Owners of the Air will have an app that will control and communicate with the car, such as locking and unlocking the vehicle. But it will also be equipped with facial recognition that confirms the identity of the owner.
Epic journey
It’s been an epic journey for the company that started in 2007 with a different name and mission. Lucid began as Atieva, a company founded by former Tesla VP and board member Bernard Tse and entrepreneur Sam Weng that focused on developing electric car battery technology. That early work would be critically important for the Lucid Motors of today because of the early research, development and eventual progress in the components and overall electric architecture, Rawlinson told TechCrunch. Atieva would go on to become the battery supplier to Formula E, which would also help the company make gains on the design and performance.
But it was in the waning months of 2016 that Lucid came out with a bang and a new publicly stated purpose to make electric vehicles (although the company had already been working quietly at this for a couple of years). Rawlinson, who left Tesla to join Lucid in 2013 as CTO, was one of the driving forces behind this new mission. He later took on the CEO title and responsibility as well. In those early days, Lucid looked well on its way to the difficult and expensive task of becoming a car manufacturer.
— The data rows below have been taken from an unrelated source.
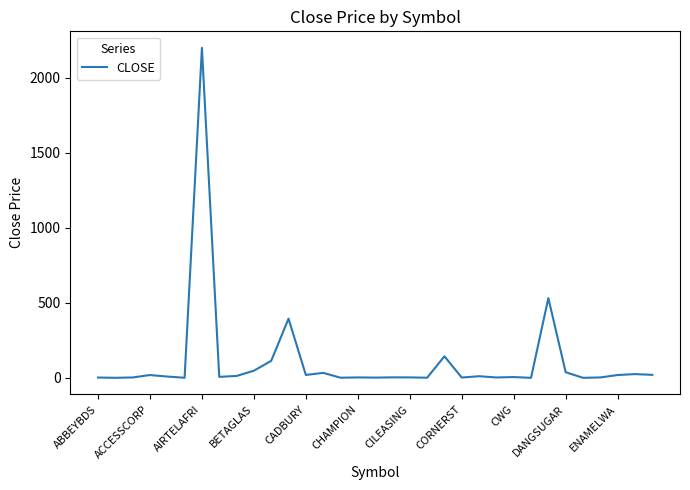

What is the maximum value shown in the chart?

2200.0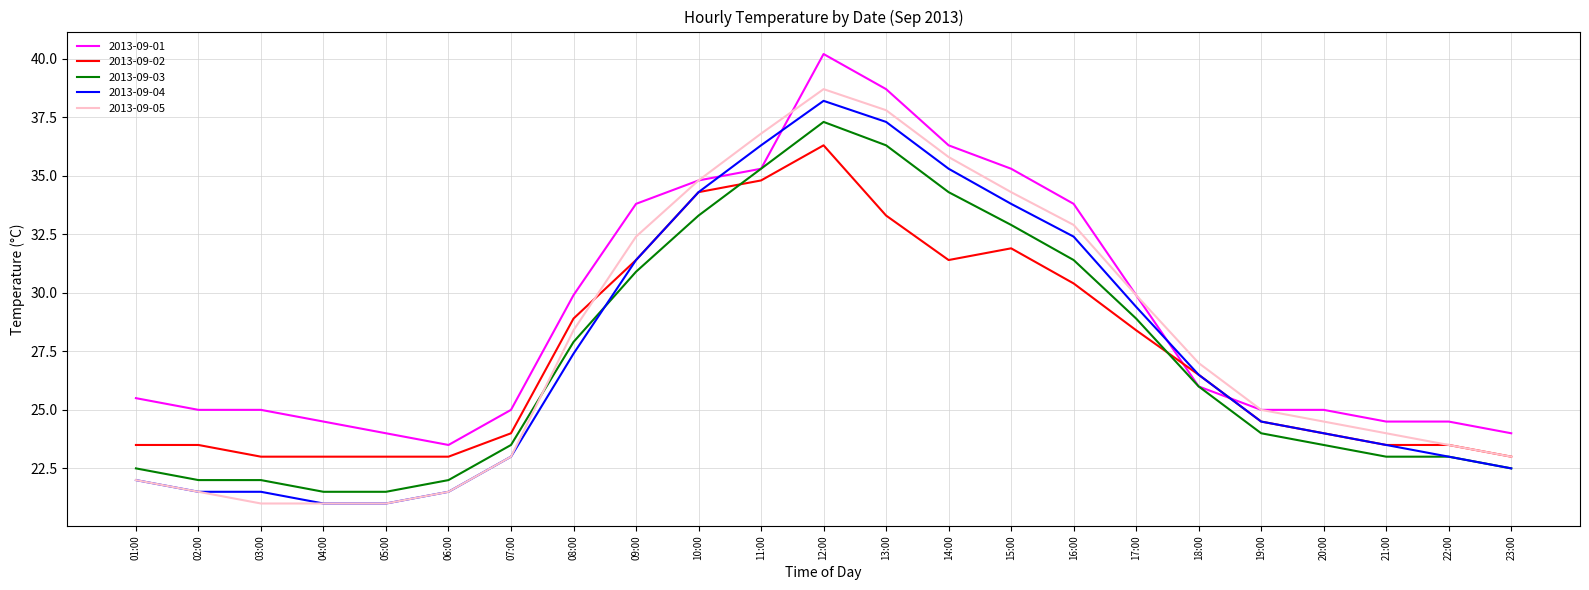

What is the maximum value shown in the chart?

40.2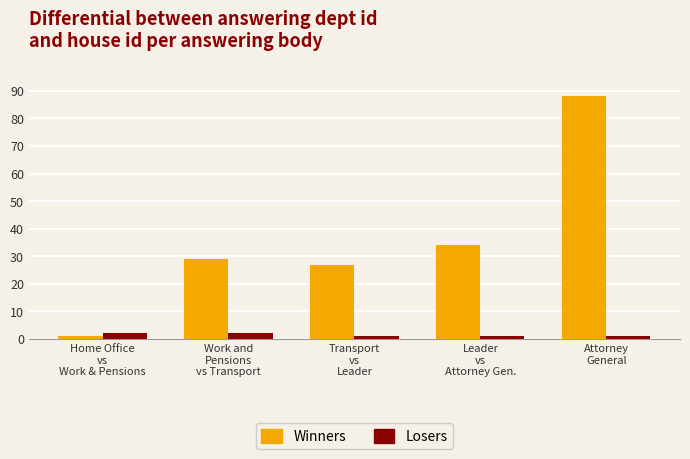

Does the chart contain any negative values?

No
“Who would be crazy enough to start a car company?” Rawlinson told TechCrunch recently. “We came out in early 2017 with high hopes and it took us longer to find the right investor.”
That is a slight understatement. Soon after the name change, Lucid announced it would build a factory in Arizona and showed off an alpha prototype of the Air (in which I rode in late 2017). But then progress on capturing investors slowed and then stalled altogether.
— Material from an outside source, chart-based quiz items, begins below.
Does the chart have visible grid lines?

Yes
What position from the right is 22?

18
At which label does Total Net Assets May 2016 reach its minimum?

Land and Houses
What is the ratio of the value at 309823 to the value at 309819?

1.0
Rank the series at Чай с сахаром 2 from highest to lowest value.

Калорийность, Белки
“At that stage, I think the investment community was in love with the idea of autonomous driving and robotaxis,” Rawlinson said. “No one believed there was still some mileage to getting a better electric car. And I kept plugging that it hasn’t been done yet. Tesla’s doing a great job, but they haven’t really cracked it, there’s so much more that can come out of the electric car — and it fell on deaf ears.”
It would take months to land an investor, putting the factory project in limbo. “Those were our darkest hours as a company,” Rawlinson recalled.
In September 2018, Lucid announced that Saudi Arabia’s sovereign wealth fund had committed to invest $1 billion into the company. The announcement came just six weeks after Tesla CEO Elon Musk tweeted that he was considering taking Tesla private at $420 a share and had secured the proper funding to make the leap. Musk suggested that Saudi’s wealth fund, which already owns almost 5% of Tesla stock, was interested in backing the company’s move from public to private.
The $1 billion investment deal between Lucid and the Saudi wealth fund closed in spring 2019. The funding was used to complete engineering development and testing of the Lucid Air, construct its factory in Arizona, begin the global rollout of its retail strategy starting in North America and enter production.
With the Air finally on display, Lucid now must turn its attention to the next task — production and delivery rollout.